The St. John’s Prep basketball team has never suffered an identity crisis since Sean Connolly took over as head coach five years ago.
The Eagles are a hard-nosed team that doesn’t make excuses. Along the way, they’ve also learned how to win the vast majority of their games.
Over the last three seasons, St. John’s has averaged over 19 wins a season. The Eagles won their first-ever state title two years ago when they went 25-1 and are 70-21 overall under Connolly.
During that time they’ve played in prestigious games and overcome some prodigiously talented players like Anthony Davis, who was the No. 1 pick in the NBA draft earlier this year after spending just one season at Kentucky. They’ve also developed some outstanding players of their own like Pat Connaughton, who is now a sophomore starter at Notre Dame, and Steve Haladyna, an impact freshman at Tufts University.
The Eagles don’t have that kind of elite talent this season, yet their approach won’t change.
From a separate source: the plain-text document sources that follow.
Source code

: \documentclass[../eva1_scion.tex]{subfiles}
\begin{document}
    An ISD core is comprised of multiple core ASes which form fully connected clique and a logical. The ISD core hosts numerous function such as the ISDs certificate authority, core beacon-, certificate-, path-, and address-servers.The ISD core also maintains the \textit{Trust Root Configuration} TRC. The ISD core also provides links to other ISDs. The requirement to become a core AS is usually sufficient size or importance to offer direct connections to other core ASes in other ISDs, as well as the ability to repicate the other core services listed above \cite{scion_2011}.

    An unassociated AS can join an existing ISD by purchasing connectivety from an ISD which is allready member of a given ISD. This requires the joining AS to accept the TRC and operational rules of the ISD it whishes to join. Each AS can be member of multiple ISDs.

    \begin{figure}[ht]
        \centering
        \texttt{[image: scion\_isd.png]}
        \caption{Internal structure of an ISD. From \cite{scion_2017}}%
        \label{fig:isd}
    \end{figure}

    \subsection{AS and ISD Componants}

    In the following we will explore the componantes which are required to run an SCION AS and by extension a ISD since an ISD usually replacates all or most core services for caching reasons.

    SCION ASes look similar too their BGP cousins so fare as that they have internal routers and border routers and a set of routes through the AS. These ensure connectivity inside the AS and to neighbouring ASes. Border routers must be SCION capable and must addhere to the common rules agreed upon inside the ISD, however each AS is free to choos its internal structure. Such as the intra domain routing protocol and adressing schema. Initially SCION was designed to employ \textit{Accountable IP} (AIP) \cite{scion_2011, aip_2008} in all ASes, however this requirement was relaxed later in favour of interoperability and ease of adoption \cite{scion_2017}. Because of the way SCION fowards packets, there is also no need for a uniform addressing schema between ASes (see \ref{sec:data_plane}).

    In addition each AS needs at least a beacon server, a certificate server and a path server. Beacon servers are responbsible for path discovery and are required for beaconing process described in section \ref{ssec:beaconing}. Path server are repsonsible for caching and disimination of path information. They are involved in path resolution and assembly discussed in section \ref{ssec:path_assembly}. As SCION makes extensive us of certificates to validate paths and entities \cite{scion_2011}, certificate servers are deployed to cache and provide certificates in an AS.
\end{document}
They want to be playing in March in big postseason games and plan on fighting every step of the way in order to make it happen.
“I don’t think people are expecting much from us because we lost our top scorers to graduation,” said Connolly, the former Bishop Fenwick star who went on to play at Ohio State. “But our objective is the same: the (state) tourney is our goal and we’ll be disappointed if we don’t make it.”
The Eagles will have decent frontcourt size with the likes of 6-foot-4 junior center Max Butterbrodt of North Andover, 6-4 sophomore wingman Ben Judson of Plaistow, N.H., 6-4 senior forward Josh Syska of Peabody and 6-4 junior Mike Disson, who is stepping up from the jayvee team. The problem is, the forwards and centers have precious little varsity seasoning.
“We had a group of kids (prior to this season) who went through the wars together and won a lot of tough, close games,” said Connolly. “We’re kind of starting over with all this inexperience. But I love the way the kids are working at it.”
The Eagles got around to picking their captains late last week and came up with a quartet: seniors Costello, Tyler Dooley and Syska, and the junior Butterbrodt, who played a large part in organizing offseasons workouts.
Butterbrodt looms as the starting center and is built for the task. “He’s physical and he rebounds well. We’re going to need (toughness) from him,” said Connolly.
Meanwhile, Judson is perhaps the most intriguing player on the roster because he showed glimpses of being a difference maker as a freshman last season. “He’s long and athletic and has what I would call a big upside. Hopefully, he can put it together this season,” said Connolly.
The backcourt looks more reliable heading into the season because there are a couple of experienced players in the group. Six-footer Drex Costello is in his third varsity season, can drill the three and play the type of defense that Connolly demands. And Dooley, a 6-foot senior from North Andover, was a major surprise last year, keying a pair of wins over Xaverian and another over Westford Academy late in the year.
“Costello and Dooley are really our two (returning) scoring leaders,” noted Connolly. “Drex brings toughness and defense, and Dooley has improved by leaps and bounds. He won some big games for us down the stretch last year. He needs to have a great year if we’re going to be successful.”
A couple of players from the Prep’s football team, which handily won the Super Bowl over Brockton, will need to catch up on conditioning and everything else, but Connolly will be happy to see Sean Lovett, a junior forward/center, and Jake Burt, a sophomore wing player.
“Our biggest question mark is our lack of overall experience. How are we going to hold up when games are tight down the stretch? That’s going to determine how we do,” said Connolly.
The Eagles will play their usual killer schedule. In addition to their Catholic Conference foes, St. John’s will face Central Catholic, Springfield Cathedral, Charlestown, Lynn English, Reading and Haverhill, among others.
“We don’t mind a hard schedule at all,” said Connolly. “Our end goal isn’t to go 19-1, it’s to make the state tournament. You have to beat good teams in the regular season.”